The A50 is rather restrained in style, it’s available in either black or black (one with subtle gold accents and the other with silver), but the unique tubular band is striking. It’s handy, too, with measurements on either side to ensure even adjustments to find a good fit.
Your audio experience is almost entirely controllable from the headset itself, too, although the Astro Command Center app is available for further deep-dives into the equaliser. On the headset itself you’ll find game/voice balance control, a power switch, an EQ preset switch for swift game/music switching, and a Dolby switch for imitation surround sound.
The headset comes packed with a wireless base station, and it displays all the vital information you might require, such as your choice of EQ preset and battery life indicator. Bear in mind, if you’re hoping for a little dual-gaming system use, this base station is compatible with either the Xbox platform or PS4, not both. Both PS4 and Xbox headset versions are compatible with PC, however, so take your pick depending on which is cheaper. The one I received for review is intended for PC/PS4.
The base station acts as a 2.4GHz wireless dongle, sound card, and charging station for the A50’s 15-hour internal battery. Once you’re done with your headset for the day, just whack it back into the charging station and it’s good to go for the next. The 15-hour battery definitely has you covered for the duration of all but the most intense, and irresponsible, of gaming sessions, and so long as you ensure to load the headset back onto the dock overnight then you’ll never run out of juice.
In order to conserve precious battery life further, the A50 also comes with an auto shut-off feature, which is enabled when the headset remains perfectly still for a short period of time.
With some smart functionality to keep power draw to a minimum, the A50’s dock charging system makes for easy listening without the fear of sudden, awkward power loss. Yet it’s not quite as convenient as the interchangeable batteries available with the SteelSeries’ Arctis Pro Wireless and hub.
(Image credit: Astro Gaming)
And that’s an important battle for the Astro A50. In the PC space, at least, the Steelseries Arctis Wireless Pro is arguably its fiercest competitor. Both headsets want to blow an equally mammoth hole in your bank account: the A50 will set you back a whopping $300 (£300), as will the Steelseries Arctis Pro Wireless. And with it all tied up in price, it comes down to who wore it best.
Astro A50 specs
Drivers – 40mm Neodymium Magnet
Style – Over-ear
Connectivity – Wireless (2.4GHz)
Battery life – ~15 hours
Weight – 380g
Price – $300 (£300)
And frankly the audio isn’t quite up to scratch. Especially at higher volume, the A50’s sound profile can become quite congested. The bass is just a little too overpowering, even with the ‘flat’ Studio preset applied. And that’s disappointing for a headset at this high a price point.

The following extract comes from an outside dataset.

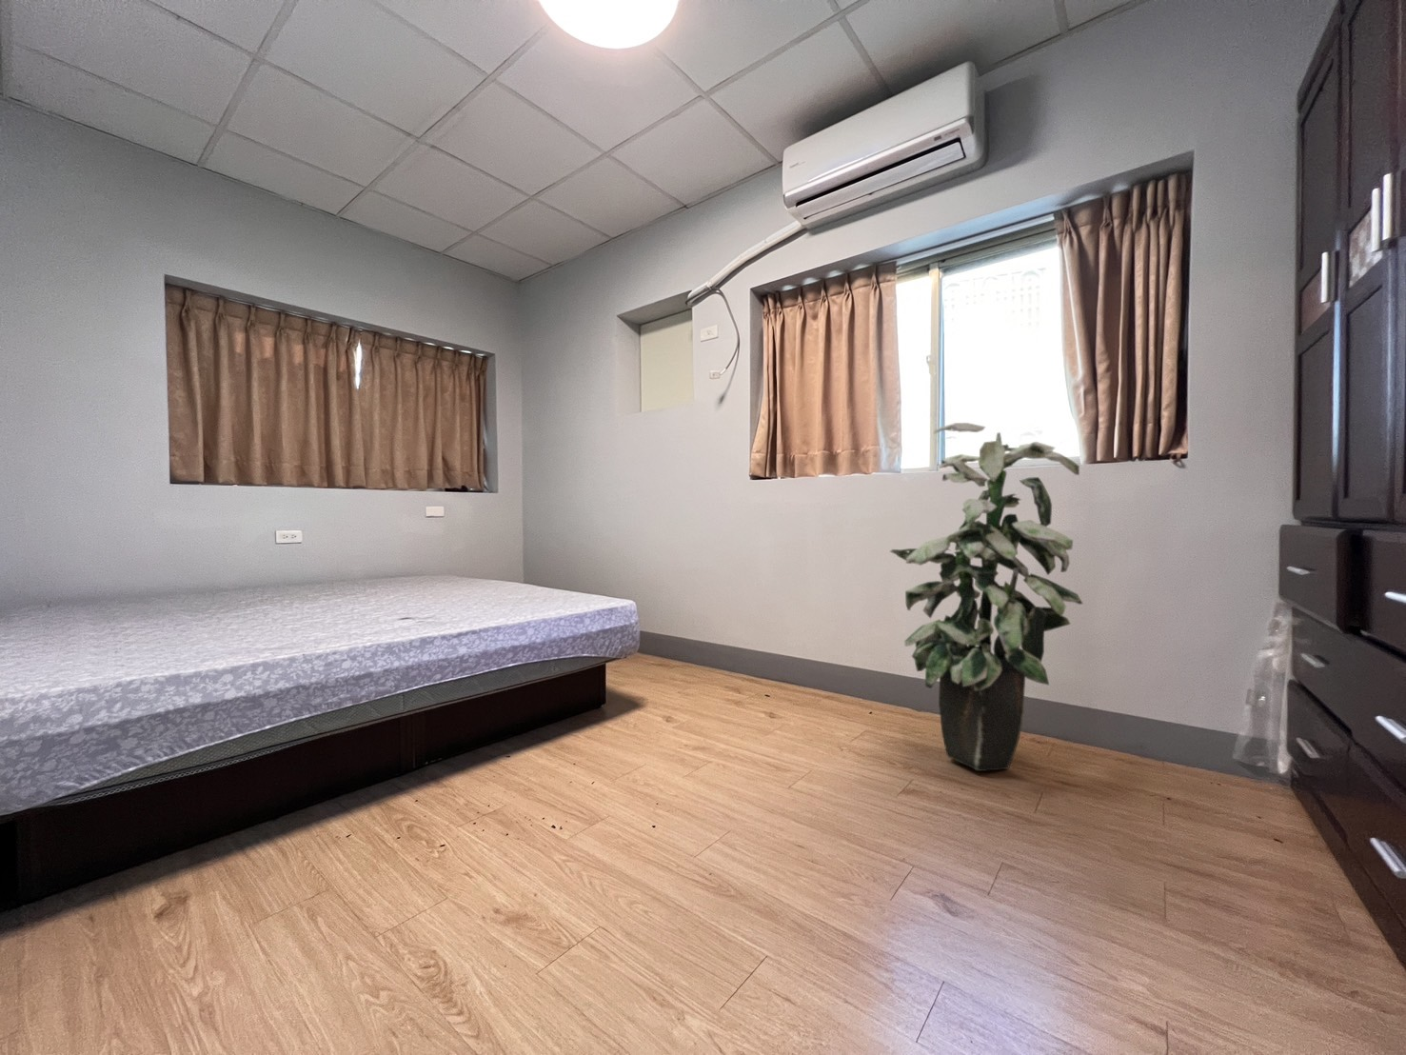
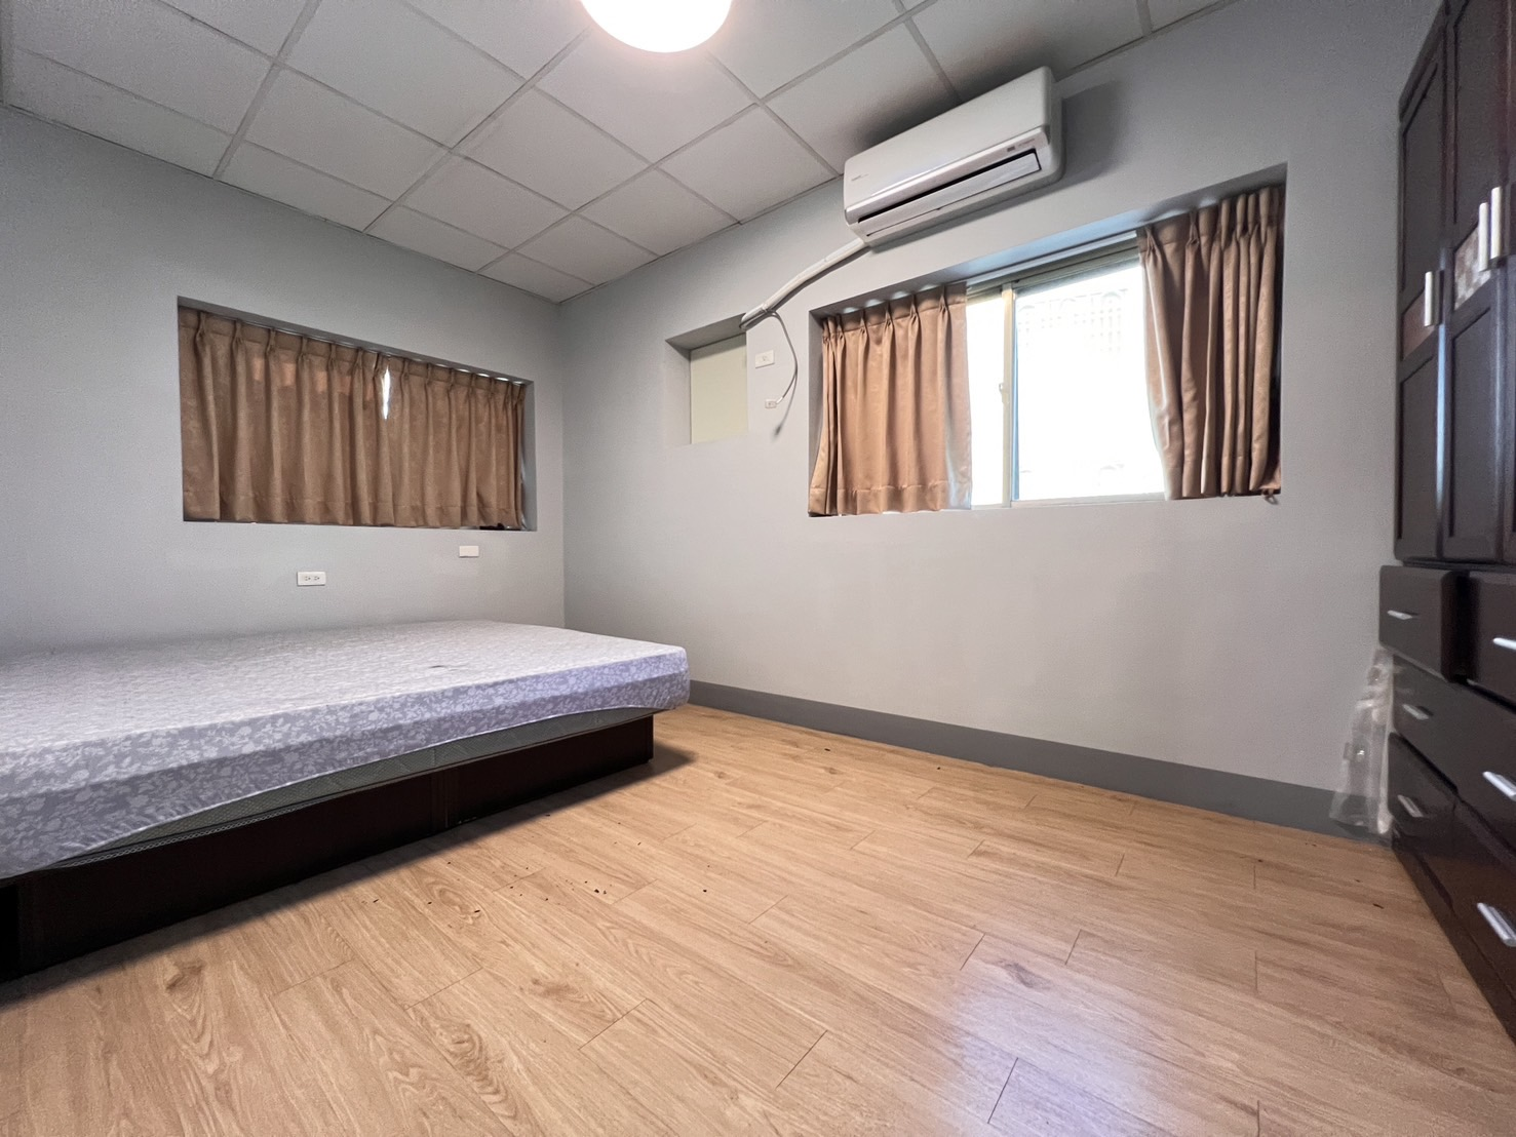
- indoor plant [889,422,1084,772]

Most of all, it’s the lack of noise isolation that has me hovering back to my Steelseries cans. The Astro A50’s ear cups are comfy on the ear (the less said about the firm headband cushion, the better), but do very little to block out any of the noise from the room around me. While I’m often a fan of open-back designs, the Astro is sadly not of that ilk. Therefore you get all the downsides of an open-back design (outside distraction, loud keyboard sounds) without any of the upsides (expanded sound stage, natural timbre).

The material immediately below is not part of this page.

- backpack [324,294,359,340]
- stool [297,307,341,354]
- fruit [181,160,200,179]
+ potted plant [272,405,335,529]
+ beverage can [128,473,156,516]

(Image credit: Astro Gaming)
The aforementioned Command Centre app, too, feels like it could do with some UI work. While functionally succinct, the choice of grey on black text feels totally inaccessible. Difficult to read at the best of times, and surely impossible to navigate for users with partial vision, I cannot fathom why this decision was made.

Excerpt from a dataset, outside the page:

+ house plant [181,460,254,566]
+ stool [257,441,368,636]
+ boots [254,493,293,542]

And it’s a shame, because I do believe that there’s an underlying headset that has many redeeming qualities in the Astro Gaming A50. The design is a little different, and the dock system is simple and useful. But with a $300 (£300) asking price, you really want a gaming headset that can over-deliver in every respect, and the Astro A50, with a palette of mixed successes, doesn’t quite fit the bill.